Girl Seated Against Square Wall belongs to a series of seated figures that Moore created while thinking about a suitable sculpture he was commissioned to make for the UNESCO headquarters in Paris. Moore was at odds with the practice of completing a sculpture for an existing building as a simple enhancement to the architecture, and thought of his sculpted figures as independent works of art that needed to be seen at all angles and not as an adornment positioned against a surface. Creating an architectural element for the sculpture itself—the square wall, in the case of the present work—was his solution to this problem. The wall not only places the figure in a predetermined setting, it also creates an independent and private space in which the seated figure exists. Moore eventually left the UNESCO commission without this backdrop (see fig. 1), but it became a device that he explored in his sculpture throughout the 1950s and beyond.
The challenge of relating a sculptural figure to its architectural surroundings continued to fascinate Moore for the remainder of the decade. He produced several sculptures which combine human and architectural forms, including the present work as well as Figure on Steps executed around the same t.mes (see fig. 2). Moore eventually abandoned the idea of a wall for the UNESCO building, as the figure would not have been visible from inside the building, however he developed this motif into several sculptures in their own right, including the present bronze.
The UNESCO commission presented an important challenge for Moore, and the gestation process eventually resulted in a number of independent sculptures. As Roger Berthoud wrote: "He tried draped and undraped seated female figures, mother with a standing child, figures on steps, figures reading. He was worried about the visibility of a bronze, darkened by urban pollution, against the glass windows of the main façade, so he provided some pieces with their own bronze background wall—only to realize they would thus be invisible from inside the building" (R. Berthoud, The Life of Henry Moore, New York, 1987, p. 306). Here, the combination of the organic shape of the female form and the rhythmic horizontal lines of the wall makes this a wonderfully dynamic work.
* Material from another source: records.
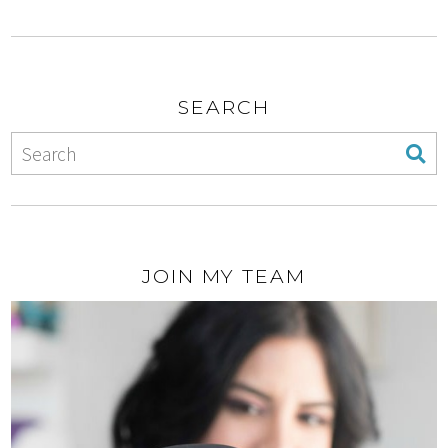
SEARCH
JOIN MY TEAM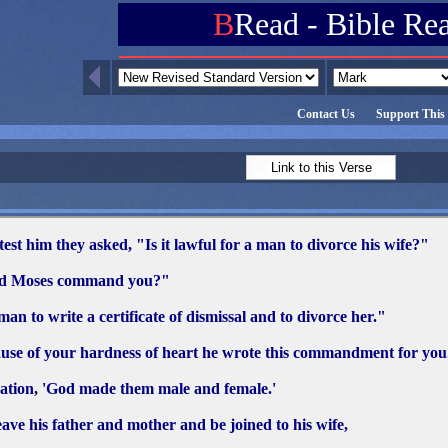
B
Read - Bible Re
Contact Us
Support This 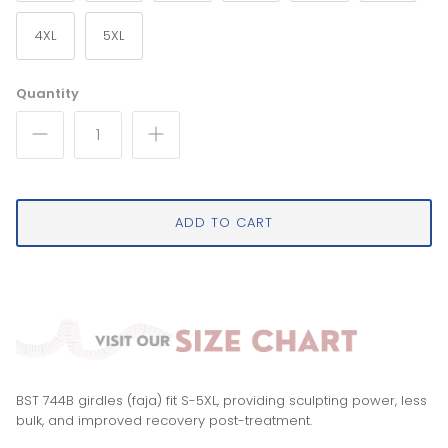
4XL
5XL
Quantity
ADD TO CART
BST 744B girdles (faja) fit S-5XL, providing sculpting power, less
bulk, and improved recovery post-treatment.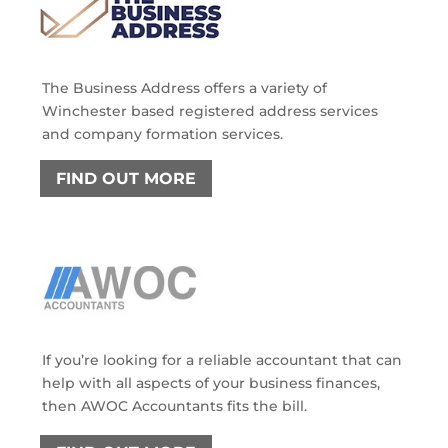
The Business Address offers a variety of
Winchester based registered address services
and company formation services.
FIND OUT MORE
If you’re looking for a reliable accountant that can
help with all aspects of your business finances,
then AWOC Accountants fits the bill.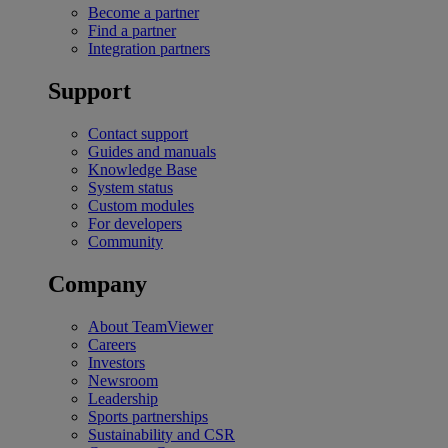
Become a partner
Find a partner
Integration partners
Support
Contact support
Guides and manuals
Knowledge Base
System status
Custom modules
For developers
Community
Company
About TeamViewer
Careers
Investors
Newsroom
Leadership
Sports partnerships
Sustainability and CSR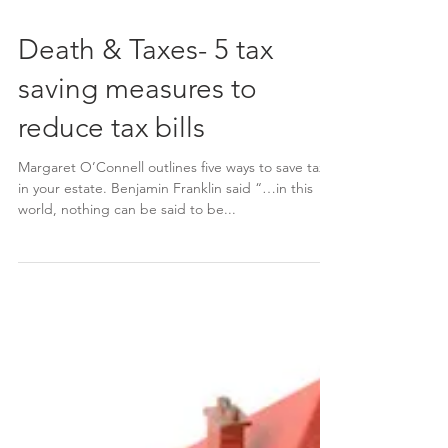
Death & Taxes- 5 tax
saving measures to
reduce tax bills
Margaret O’Connell outlines five ways to save tax
in your estate. Benjamin Franklin said “…in this
world, nothing can be said to be...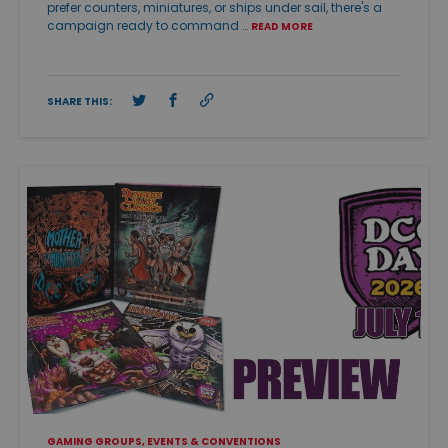
prefer counters, miniatures, or ships under sail, there's a
campaign ready to command …
READ MORE
SHARE THIS:
GAMING GROUPS, EVENTS & CONVENTIONS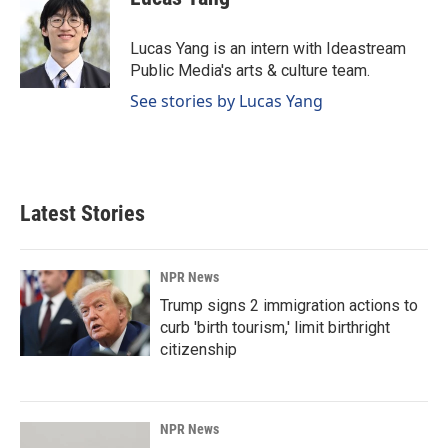
b
e
l
o
d
o
I
Lucas Yang is an intern with Ideastream
k
n
Public Media's arts & culture team.
See stories by Lucas Yang
Latest Stories
NPR News
Trump signs 2 immigration actions to
curb 'birth tourism,' limit birthright
citizenship
NPR News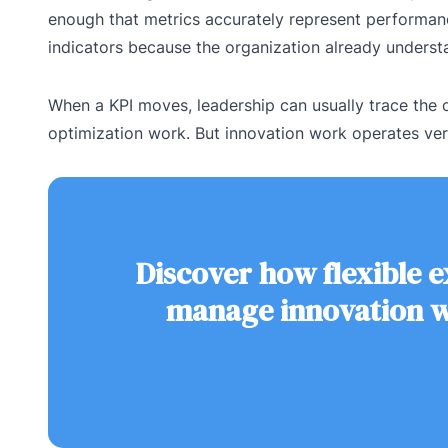
enough that metrics accurately represent performanc
indicators because the organization already unders
When a KPI moves, leadership can usually trace the c
optimization work. But innovation work operates very
Discover how flexible 
manage innovation wi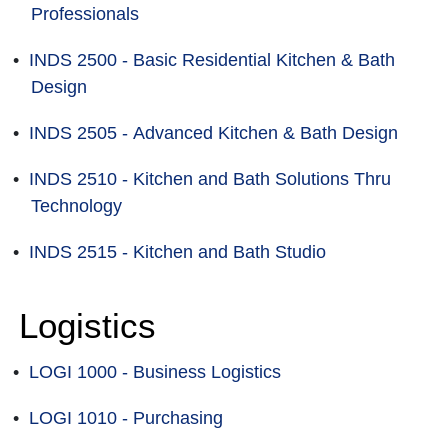
Professionals
•
INDS 2500 - Basic Residential Kitchen & Bath
Design
•
INDS 2505 - Advanced Kitchen & Bath Design
•
INDS 2510 - Kitchen and Bath Solutions Thru
Technology
•
INDS 2515 - Kitchen and Bath Studio
Logistics
•
LOGI 1000 - Business Logistics
•
LOGI 1010 - Purchasing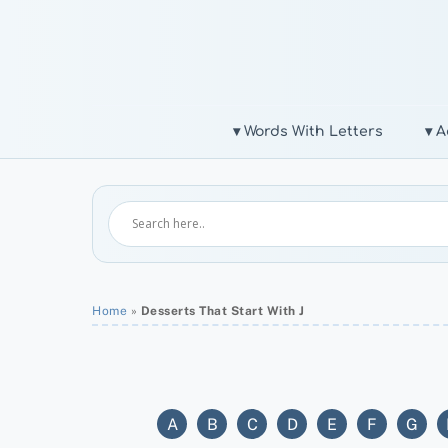
Skip
to
content
▾ Words With Letters
▾ A
Home
»
Desserts That Start With J
A
B
C
D
E
F
G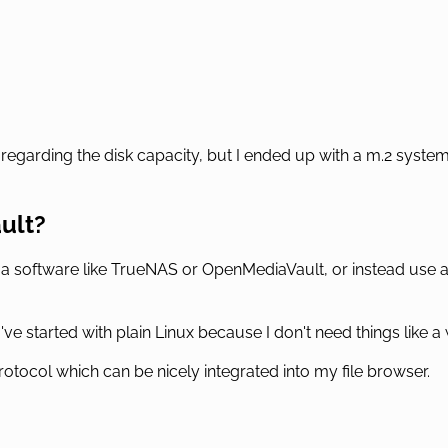
regarding the disk capacity, but I ended up with a m.2 system
ault?
 a software like TrueNAS or OpenMediaVault, or instead use a
 I've started with plain Linux because I don't need things like
rotocol which can be nicely integrated into my file browser.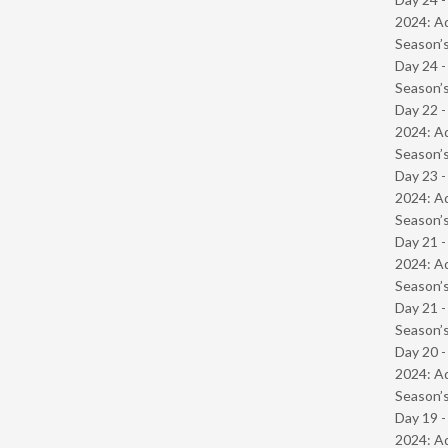
2024: Ad
Season’s
Day 24 
Season’s
Day 22 -
2024: Ad
Season’s
Day 23 -
2024: Ad
Season’s
Day 21 -
2024: Ad
Season’s
Day 21 
Season’s
Day 20 -
2024: Ad
Season’s
Day 19 -
2024: Ad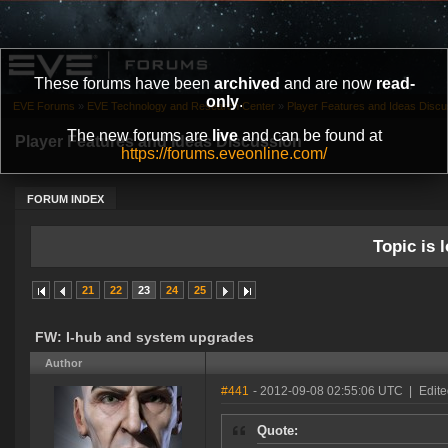
These forums have been
archived
and are now
read-
only
.
EVE Forums
»
EVE Technology and Research Center
»
Player Features and Ideas Discu
The new forums are
live
and can be found at
Player Features and Ideas Discussion
https://forums.eveonline.com/
FORUM INDEX
Topic is l
21
22
23
24
25
FW: I-hub and system upgrades
Author
#441
- 2012-09-08 02:55:06 UTC
|
Edite
Quote: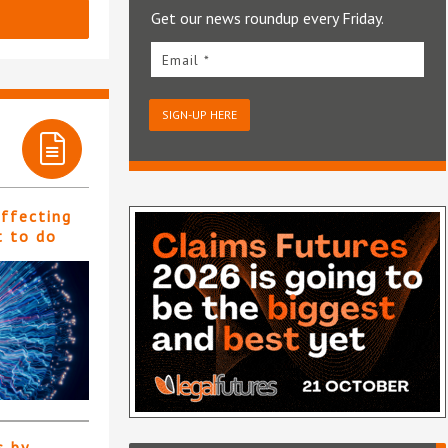
Get our news roundup every Friday.
Email *
SIGN-UP HERE
affecting
t to do
s by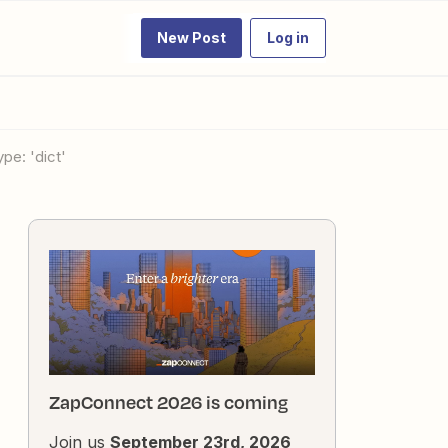
New Post
Log in
pe: 'dict'
ZapConnect 2026 is coming
Join us
September 23rd, 2026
The theme of the seated figure—as distinct from Moore’s reclining or standing figures—was also first evident in Moore’s work of the 1950s (see figs. 2 & 3). Usually upright and frontal in pose Moore's seated figures have a majestic stability and weight that conveys an internalized sense of calm contemplation. The present bronze depicts a female figure, seated upright on a bench perpendicular to the backdrop of a vertical plane—the high-backed wall of the title—which creates a sense of delineated private space. The figures' static attitude is carefully offset by subtle asymmetry where a head tilts gently to the right and a shoulder drops to create a soft twist and hint of movement.
The present work comes from an edition of twelve casts plus one artist's proof. Other casts of Girl Seated Against Square Wall are found in the collects ions of the Norton Simon Foundation, Pasadena, the Fondation Veranneman in Kruishoutem, Belgium and the University of Arizona Museum of Art in Tucson.